_DATASET CONTENT_

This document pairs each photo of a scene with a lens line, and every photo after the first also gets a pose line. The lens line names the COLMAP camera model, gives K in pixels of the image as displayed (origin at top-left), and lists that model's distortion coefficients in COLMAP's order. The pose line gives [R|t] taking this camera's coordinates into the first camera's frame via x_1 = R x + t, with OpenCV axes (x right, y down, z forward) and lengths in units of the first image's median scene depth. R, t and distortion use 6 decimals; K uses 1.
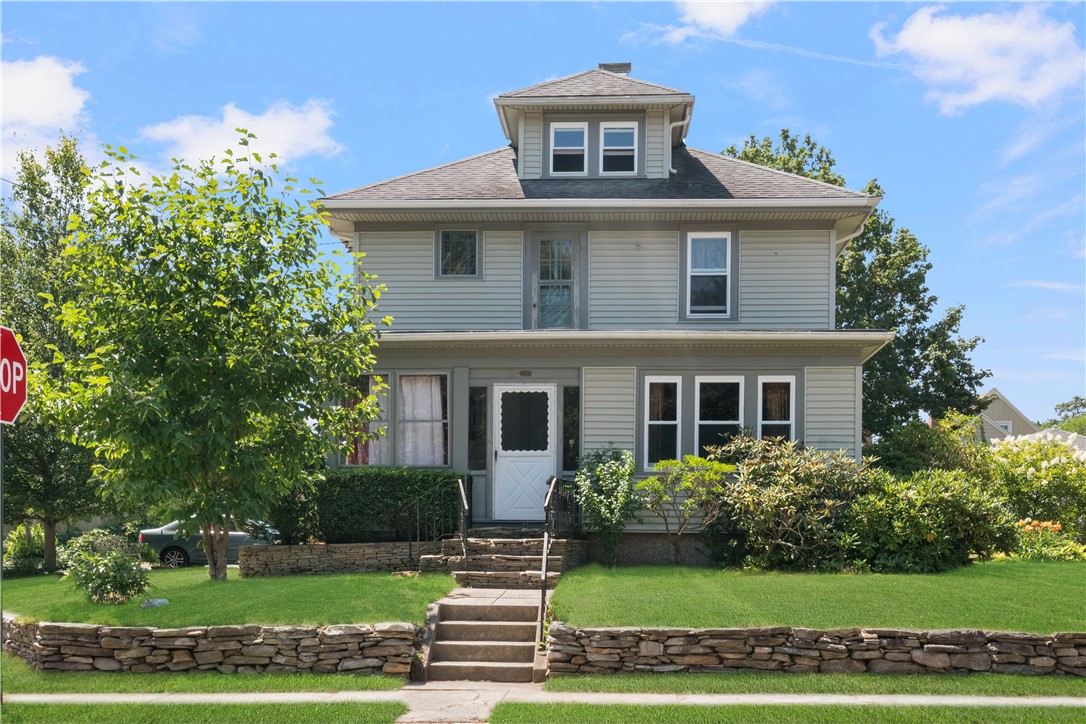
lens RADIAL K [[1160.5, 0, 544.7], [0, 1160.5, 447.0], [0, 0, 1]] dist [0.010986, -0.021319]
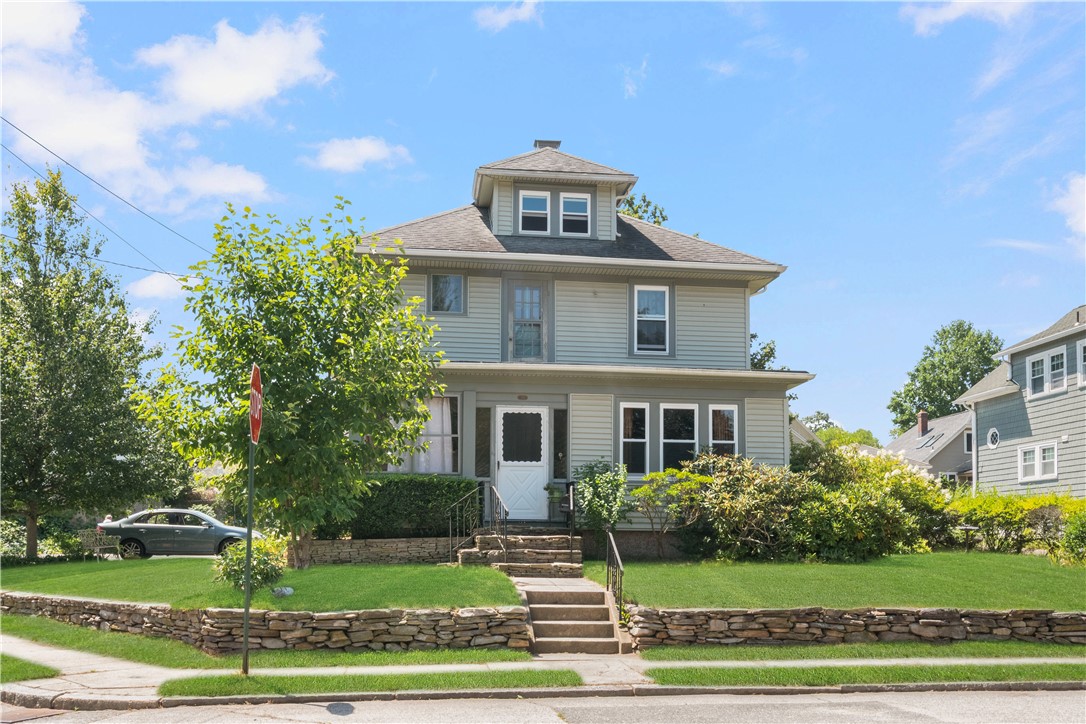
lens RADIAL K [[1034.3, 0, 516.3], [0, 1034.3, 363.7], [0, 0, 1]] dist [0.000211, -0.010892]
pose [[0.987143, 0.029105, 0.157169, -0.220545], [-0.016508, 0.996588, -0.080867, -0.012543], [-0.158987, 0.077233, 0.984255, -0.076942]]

_WHAT IS NEEDED_
Reproduce every line of the listing above character for character, leaving out the pictures.

_TASK SOLUTION_
This document pairs each photo of a scene with a lens line, and every photo after the first also gets a pose line. The lens line names the COLMAP camera model, gives K in pixels of the image as displayed (origin at top-left), and lists that model's distortion coefficients in COLMAP's order. The pose line gives [R|t] taking this camera's coordinates into the first camera's frame via x_1 = R x + t, with OpenCV axes (x right, y down, z forward) and lengths in units of the first image's median scene depth. R, t and distortion use 6 decimals; K uses 1.
lens RADIAL K [[1160.5, 0, 544.7], [0, 1160.5, 447.0], [0, 0, 1]] dist [0.010986, -0.021319]
lens RADIAL K [[1034.3, 0, 516.3], [0, 1034.3, 363.7], [0, 0, 1]] dist [0.000211, -0.010892]
pose [[0.987143, 0.029105, 0.157169, -0.220545], [-0.016508, 0.996588, -0.080867, -0.012543], [-0.158987, 0.077233, 0.984255, -0.076942]]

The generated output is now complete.